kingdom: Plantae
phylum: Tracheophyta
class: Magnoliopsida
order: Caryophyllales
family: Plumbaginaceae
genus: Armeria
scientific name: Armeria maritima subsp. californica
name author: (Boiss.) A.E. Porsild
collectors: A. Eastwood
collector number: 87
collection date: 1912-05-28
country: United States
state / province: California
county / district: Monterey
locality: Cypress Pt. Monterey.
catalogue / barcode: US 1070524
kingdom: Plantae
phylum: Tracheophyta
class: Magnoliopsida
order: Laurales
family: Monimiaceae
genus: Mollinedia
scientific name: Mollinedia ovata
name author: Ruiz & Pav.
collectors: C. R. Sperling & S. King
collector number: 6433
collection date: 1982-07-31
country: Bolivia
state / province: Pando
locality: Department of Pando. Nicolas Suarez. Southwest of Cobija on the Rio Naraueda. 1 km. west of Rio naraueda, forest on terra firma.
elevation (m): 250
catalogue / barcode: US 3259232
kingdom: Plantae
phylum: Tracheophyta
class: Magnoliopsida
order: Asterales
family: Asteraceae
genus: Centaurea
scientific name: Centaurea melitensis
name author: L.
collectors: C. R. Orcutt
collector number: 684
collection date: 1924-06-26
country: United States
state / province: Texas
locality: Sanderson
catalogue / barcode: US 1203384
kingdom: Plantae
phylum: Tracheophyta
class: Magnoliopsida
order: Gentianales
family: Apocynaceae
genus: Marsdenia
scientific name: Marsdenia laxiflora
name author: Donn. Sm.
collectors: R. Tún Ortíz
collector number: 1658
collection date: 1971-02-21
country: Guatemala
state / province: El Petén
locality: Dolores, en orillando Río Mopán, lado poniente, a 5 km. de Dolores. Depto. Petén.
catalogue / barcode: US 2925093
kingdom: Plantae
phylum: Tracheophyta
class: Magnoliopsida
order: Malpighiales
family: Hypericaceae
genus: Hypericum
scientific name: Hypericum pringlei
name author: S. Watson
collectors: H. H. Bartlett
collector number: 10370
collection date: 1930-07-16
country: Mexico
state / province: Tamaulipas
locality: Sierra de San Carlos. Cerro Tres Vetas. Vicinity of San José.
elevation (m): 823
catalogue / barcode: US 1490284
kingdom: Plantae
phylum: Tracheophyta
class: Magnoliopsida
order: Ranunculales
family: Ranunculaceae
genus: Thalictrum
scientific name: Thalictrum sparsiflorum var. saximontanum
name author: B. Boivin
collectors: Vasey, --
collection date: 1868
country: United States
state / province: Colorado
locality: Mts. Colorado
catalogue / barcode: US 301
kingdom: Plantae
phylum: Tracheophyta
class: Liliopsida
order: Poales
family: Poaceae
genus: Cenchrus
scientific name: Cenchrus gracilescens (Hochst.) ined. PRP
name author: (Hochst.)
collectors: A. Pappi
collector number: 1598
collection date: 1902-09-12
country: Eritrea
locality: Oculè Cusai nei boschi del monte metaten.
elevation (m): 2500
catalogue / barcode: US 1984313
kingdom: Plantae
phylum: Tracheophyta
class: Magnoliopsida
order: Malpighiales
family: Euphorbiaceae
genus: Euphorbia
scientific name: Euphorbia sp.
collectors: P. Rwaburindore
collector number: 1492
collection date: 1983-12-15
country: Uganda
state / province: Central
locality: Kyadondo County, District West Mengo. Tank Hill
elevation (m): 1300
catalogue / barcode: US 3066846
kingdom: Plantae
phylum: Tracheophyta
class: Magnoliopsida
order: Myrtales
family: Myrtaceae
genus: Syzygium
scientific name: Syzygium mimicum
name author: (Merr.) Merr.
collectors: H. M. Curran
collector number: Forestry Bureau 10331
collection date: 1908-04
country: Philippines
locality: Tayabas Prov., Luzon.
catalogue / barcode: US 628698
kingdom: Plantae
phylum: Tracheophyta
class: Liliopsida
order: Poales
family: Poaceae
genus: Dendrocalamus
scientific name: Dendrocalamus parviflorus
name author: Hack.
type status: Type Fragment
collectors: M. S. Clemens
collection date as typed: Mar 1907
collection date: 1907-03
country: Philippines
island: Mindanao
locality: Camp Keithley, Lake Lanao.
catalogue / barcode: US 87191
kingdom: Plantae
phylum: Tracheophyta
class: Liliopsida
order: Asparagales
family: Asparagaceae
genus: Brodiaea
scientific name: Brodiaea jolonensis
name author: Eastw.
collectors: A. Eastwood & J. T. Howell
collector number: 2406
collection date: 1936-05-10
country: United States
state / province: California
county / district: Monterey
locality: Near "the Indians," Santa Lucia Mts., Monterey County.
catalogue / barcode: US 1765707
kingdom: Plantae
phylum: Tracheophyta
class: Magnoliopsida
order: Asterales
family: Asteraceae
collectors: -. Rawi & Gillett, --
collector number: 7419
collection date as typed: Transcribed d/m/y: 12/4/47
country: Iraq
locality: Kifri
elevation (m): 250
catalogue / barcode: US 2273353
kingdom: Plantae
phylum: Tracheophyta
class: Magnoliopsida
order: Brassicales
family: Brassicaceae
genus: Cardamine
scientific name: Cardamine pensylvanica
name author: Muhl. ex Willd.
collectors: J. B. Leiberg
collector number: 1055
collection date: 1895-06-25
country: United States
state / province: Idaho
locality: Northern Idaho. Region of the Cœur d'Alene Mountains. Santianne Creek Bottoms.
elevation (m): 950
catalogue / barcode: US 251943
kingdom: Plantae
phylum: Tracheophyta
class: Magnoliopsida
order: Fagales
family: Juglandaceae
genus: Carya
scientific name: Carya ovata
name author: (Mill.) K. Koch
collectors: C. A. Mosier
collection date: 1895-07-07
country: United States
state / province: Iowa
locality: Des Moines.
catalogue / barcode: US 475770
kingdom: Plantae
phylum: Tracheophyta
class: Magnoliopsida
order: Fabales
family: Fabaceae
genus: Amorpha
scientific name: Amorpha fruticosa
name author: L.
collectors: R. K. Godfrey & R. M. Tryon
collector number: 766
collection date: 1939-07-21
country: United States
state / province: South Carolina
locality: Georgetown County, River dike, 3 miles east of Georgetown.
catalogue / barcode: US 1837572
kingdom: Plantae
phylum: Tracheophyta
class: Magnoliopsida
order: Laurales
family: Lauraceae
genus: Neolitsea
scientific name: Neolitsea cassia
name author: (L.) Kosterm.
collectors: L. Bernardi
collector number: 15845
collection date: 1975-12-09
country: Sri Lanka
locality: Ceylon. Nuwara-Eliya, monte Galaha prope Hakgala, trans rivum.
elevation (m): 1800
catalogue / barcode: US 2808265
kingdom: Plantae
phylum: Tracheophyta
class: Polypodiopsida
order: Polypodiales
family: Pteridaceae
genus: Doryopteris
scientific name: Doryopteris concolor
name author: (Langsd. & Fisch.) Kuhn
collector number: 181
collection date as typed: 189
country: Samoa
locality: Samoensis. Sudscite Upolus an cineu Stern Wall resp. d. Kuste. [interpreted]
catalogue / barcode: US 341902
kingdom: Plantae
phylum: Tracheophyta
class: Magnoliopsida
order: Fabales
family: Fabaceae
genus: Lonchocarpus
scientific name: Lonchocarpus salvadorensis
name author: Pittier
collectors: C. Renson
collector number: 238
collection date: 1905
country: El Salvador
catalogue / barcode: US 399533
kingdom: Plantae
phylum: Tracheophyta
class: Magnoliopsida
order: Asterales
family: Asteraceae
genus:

════════

■ REQUIRED WORK
Convert all the records above into a Markdown table with two columns, Row and Line. Give each non-blank line its own row, numbered in order, and leave out blank lines.

■ EXERCISE RESULT
| Row | Line |
|---|---|
| 1 | kingdom: Plantae |
| 2 | phylum: Tracheophyta |
| 3 | class: Magnoliopsida |
| 4 | order: Caryophyllales |
| 5 | family: Plumbaginaceae |
| 6 | genus: Armeria |
| 7 | scientific name: Armeria maritima subsp. californica |
| 8 | name author: (Boiss.) A.E. Porsild |
| 9 | collectors: A. Eastwood |
| 10 | collector number: 87 |
| 11 | collection date: 1912-05-28 |
| 12 | country: United States |
| 13 | state / province: California |
| 14 | county / district: Monterey |
| 15 | locality: Cypress Pt. Monterey. |
| 16 | catalogue / barcode: US 1070524 |
| 17 | kingdom: Plantae |
| 18 | phylum: Tracheophyta |
| 19 | class: Magnoliopsida |
| 20 | order: Laurales |
| 21 | family: Monimiaceae |
| 22 | genus: Mollinedia |
| 23 | scientific name: Mollinedia ovata |
| 24 | name author: Ruiz & Pav. |
| 25 | collectors: C. R. Sperling & S. King |
| 26 | collector number: 6433 |
| 27 | collection date: 1982-07-31 |
| 28 | country: Bolivia |
| 29 | state / province: Pando |
| 30 | locality: Department of Pando. Nicolas Suarez. Southwest of Cobija on the Rio Naraueda. 1 km. west of Rio naraueda, forest on terra firma. |
| 31 | elevation (m): 250 |
| 32 | catalogue / barcode: US 3259232 |
| 33 | kingdom: Plantae |
| 34 | phylum: Tracheophyta |
| 35 | class: Magnoliopsida |
| 36 | order: Asterales |
| 37 | family: Asteraceae |
| 38 | genus: Centaurea |
| 39 | scientific name: Centaurea melitensis |
| 40 | name author: L. |
| 41 | collectors: C. R. Orcutt |
| 42 | collector number: 684 |
| 43 | collection date: 1924-06-26 |
| 44 | country: United States |
| 45 | state / province: Texas |
| 46 | locality: Sanderson |
| 47 | catalogue / barcode: US 1203384 |
| 48 | kingdom: Plantae |
| 49 | phylum: Tracheophyta |
| 50 | class: Magnoliopsida |
| 51 | order: Gentianales |
| 52 | family: Apocynaceae |
| 53 | genus: Marsdenia |
| 54 | scientific name: Marsdenia laxiflora |
| 55 | name author: Donn. Sm. |
| 56 | collectors: R. Tún Ortíz |
| 57 | collector number: 1658 |
| 58 | collection date: 1971-02-21 |
| 59 | country: Guatemala |
| 60 | state / province: El Petén |
| 61 | locality: Dolores, en orillando Río Mopán, lado poniente, a 5 km. de Dolores. Depto. Petén. |
| 62 | catalogue / barcode: US 2925093 |
| 63 | kingdom: Plantae |
| 64 | phylum: Tracheophyta |
| 65 | class: Magnoliopsida |
| 66 | order: Malpighiales |
| 67 | family: Hypericaceae |
| 68 | genus: Hypericum |
| 69 | scientific name: Hypericum pringlei |
| 70 | name author: S. Watson |
| 71 | collectors: H. H. Bartlett |
| 72 | collector number: 10370 |
| 73 | collection date: 1930-07-16 |
| 74 | country: Mexico |
| 75 | state / province: Tamaulipas |
| 76 | locality: Sierra de San Carlos. Cerro Tres Vetas. Vicinity of San José. |
| 77 | elevation (m): 823 |
| 78 | catalogue / barcode: US 1490284 |
| 79 | kingdom: Plantae |
| 80 | phylum: Tracheophyta |
| 81 | class: Magnoliopsida |
| 82 | order: Ranunculales |
| 83 | family: Ranunculaceae |
| 84 | genus: Thalictrum |
| 85 | scientific name: Thalictrum sparsiflorum var. saximontanum |
| 86 | name author: B. Boivin |
| 87 | collectors: Vasey, -- |
| 88 | collection date: 1868 |
| 89 | country: United States |
| 90 | state / province: Colorado |
| 91 | locality: Mts. Colorado |
| 92 | catalogue / barcode: US 301 |
| 93 | kingdom: Plantae |
| 94 | phylum: Tracheophyta |
| 95 | class: Liliopsida |
| 96 | order: Poales |
| 97 | family: Poaceae |
| 98 | genus: Cenchrus |
| 99 | scientific name: Cenchrus gracilescens (Hochst.) ined. PRP |
| 100 | name author: (Hochst.) |
| 101 | collectors: A. Pappi |
| 102 | collector number: 1598 |
| 103 | collection date: 1902-09-12 |
| 104 | country: Eritrea |
| 105 | locality: Oculè Cusai nei boschi del monte metaten. |
| 106 | elevation (m): 2500 |
| 107 | catalogue / barcode: US 1984313 |
| 108 | kingdom: Plantae |
| 109 | phylum: Tracheophyta |
| 110 | class: Magnoliopsida |
| 111 | order: Malpighiales |
| 112 | family: Euphorbiaceae |
| 113 | genus: Euphorbia |
| 114 | scientific name: Euphorbia sp. |
| 115 | collectors: P. Rwaburindore |
| 116 | collector number: 1492 |
| 117 | collection date: 1983-12-15 |
| 118 | country: Uganda |
| 119 | state / province: Central |
| 120 | locality: Kyadondo County, District West Mengo. Tank Hill |
| 121 | elevation (m): 1300 |
| 122 | catalogue / barcode: US 3066846 |
| 123 | kingdom: Plantae |
| 124 | phylum: Tracheophyta |
| 125 | class: Magnoliopsida |
| 126 | order: Myrtales |
| 127 | family: Myrtaceae |
| 128 | genus: Syzygium |
| 129 | scientific name: Syzygium mimicum |
| 130 | name author: (Merr.) Merr. |
| 131 | collectors: H. M. Curran |
| 132 | collector number: Forestry Bureau 10331 |
| 133 | collection date: 1908-04 |
| 134 | country: Philippines |
| 135 | locality: Tayabas Prov., Luzon. |
| 136 | catalogue / barcode: US 628698 |
| 137 | kingdom: Plantae |
| 138 | phylum: Tracheophyta |
| 139 | class: Liliopsida |
| 140 | order: Poales |
| 141 | family: Poaceae |
| 142 | genus: Dendrocalamus |
| 143 | scientific name: Dendrocalamus parviflorus |
| 144 | name author: Hack. |
| 145 | type status: Type Fragment |
| 146 | collectors: M. S. Clemens |
| 147 | collection date as typed: Mar 1907 |
| 148 | collection date: 1907-03 |
| 149 | country: Philippines |
| 150 | island: Mindanao |
| 151 | locality: Camp Keithley, Lake Lanao. |
| 152 | catalogue / barcode: US 87191 |
| 153 | kingdom: Plantae |
| 154 | phylum: Tracheophyta |
| 155 | class: Liliopsida |
| 156 | order: Asparagales |
| 157 | family: Asparagaceae |
| 158 | genus: Brodiaea |
| 159 | scientific name: Brodiaea jolonensis |
| 160 | name author: Eastw. |
| 161 | collectors: A. Eastwood & J. T. Howell |
| 162 | collector number: 2406 |
| 163 | collection date: 1936-05-10 |
| 164 | country: United States |
| 165 | state / province: California |
| 166 | county / district: Monterey |
| 167 | locality: Near "the Indians," Santa Lucia Mts., Monterey County. |
| 168 | catalogue / barcode: US 1765707 |
| 169 | kingdom: Plantae |
| 170 | phylum: Tracheophyta |
| 171 | class: Magnoliopsida |
| 172 | order: Asterales |
| 173 | family: Asteraceae |
| 174 | collectors: -. Rawi & Gillett, -- |
| 175 | collector number: 7419 |
| 176 | collection date as typed: Transcribed d/m/y: 12/4/47 |
| 177 | country: Iraq |
| 178 | locality: Kifri |
| 179 | elevation (m): 250 |
| 180 | catalogue / barcode: US 2273353 |
| 181 | kingdom: Plantae |
| 182 | phylum: Tracheophyta |
| 183 | class: Magnoliopsida |
| 184 | order: Brassicales |
| 185 | family: Brassicaceae |
| 186 | genus: Cardamine |
| 187 | scientific name: Cardamine pensylvanica |
| 188 | name author: Muhl. ex Willd. |
| 189 | collectors: J. B. Leiberg |
| 190 | collector number: 1055 |
| 191 | collection date: 1895-06-25 |
| 192 | country: United States |
| 193 | state / province: Idaho |
| 194 | locality: Northern Idaho. Region of the Cœur d'Alene Mountains. Santianne Creek Bottoms. |
| 195 | elevation (m): 950 |
| 196 | catalogue / barcode: US 251943 |
| 197 | kingdom: Plantae |
| 198 | phylum: Tracheophyta |
| 199 | class: Magnoliopsida |
| 200 | order: Fagales |
| 201 | family: Juglandaceae |
| 202 | genus: Carya |
| 203 | scientific name: Carya ovata |
| 204 | name author: (Mill.) K. Koch |
| 205 | collectors: C. A. Mosier |
| 206 | collection date: 1895-07-07 |
| 207 | country: United States |
| 208 | state / province: Iowa |
| 209 | locality: Des Moines. |
| 210 | catalogue / barcode: US 475770 |
| 211 | kingdom: Plantae |
| 212 | phylum: Tracheophyta |
| 213 | class: Magnoliopsida |
| 214 | order: Fabales |
| 215 | family: Fabaceae |
| 216 | genus: Amorpha |
| 217 | scientific name: Amorpha fruticosa |
| 218 | name author: L. |
| 219 | collectors: R. K. Godfrey & R. M. Tryon |
| 220 | collector number: 766 |
| 221 | collection date: 1939-07-21 |
| 222 | country: United States |
| 223 | state / province: South Carolina |
| 224 | locality: Georgetown County, River dike, 3 miles east of Georgetown. |
| 225 | catalogue / barcode: US 1837572 |
| 226 | kingdom: Plantae |
| 227 | phylum: Tracheophyta |
| 228 | class: Magnoliopsida |
| 229 | order: Laurales |
| 230 | family: Lauraceae |
| 231 | genus: Neolitsea |
| 232 | scientific name: Neolitsea cassia |
| 233 | name author: (L.) Kosterm. |
| 234 | collectors: L. Bernardi |
| 235 | collector number: 15845 |
| 236 | collection date: 1975-12-09 |
| 237 | country: Sri Lanka |
| 238 | locality: Ceylon. Nuwara-Eliya, monte Galaha prope Hakgala, trans rivum. |
| 239 | elevation (m): 1800 |
| 240 | catalogue / barcode: US 2808265 |
| 241 | kingdom: Plantae |
| 242 | phylum: Tracheophyta |
| 243 | class: Polypodiopsida |
| 244 | order: Polypodiales |
| 245 | family: Pteridaceae |
| 246 | genus: Doryopteris |
| 247 | scientific name: Doryopteris concolor |
| 248 | name author: (Langsd. & Fisch.) Kuhn |
| 249 | collector number: 181 |
| 250 | collection date as typed: 189 |
| 251 | country: Samoa |
| 252 | locality: Samoensis. Sudscite Upolus an cineu Stern Wall resp. d. Kuste. [interpreted] |
| 253 | catalogue / barcode: US 341902 |
| 254 | kingdom: Plantae |
| 255 | phylum: Tracheophyta |
| 256 | class: Magnoliopsida |
| 257 | order: Fabales |
| 258 | family: Fabaceae |
| 259 | genus: Lonchocarpus |
| 260 | scientific name: Lonchocarpus salvadorensis |
| 261 | name author: Pittier |
| 262 | collectors: C. Renson |
| 263 | collector number: 238 |
| 264 | collection date: 1905 |
| 265 | country: El Salvador |
| 266 | catalogue / barcode: US 399533 |
| 267 | kingdom: Plantae |
| 268 | phylum: Tracheophyta |
| 269 | class: Magnoliopsida |
| 270 | order: Asterales |
| 271 | family: Asteraceae |
| 272 | genus: |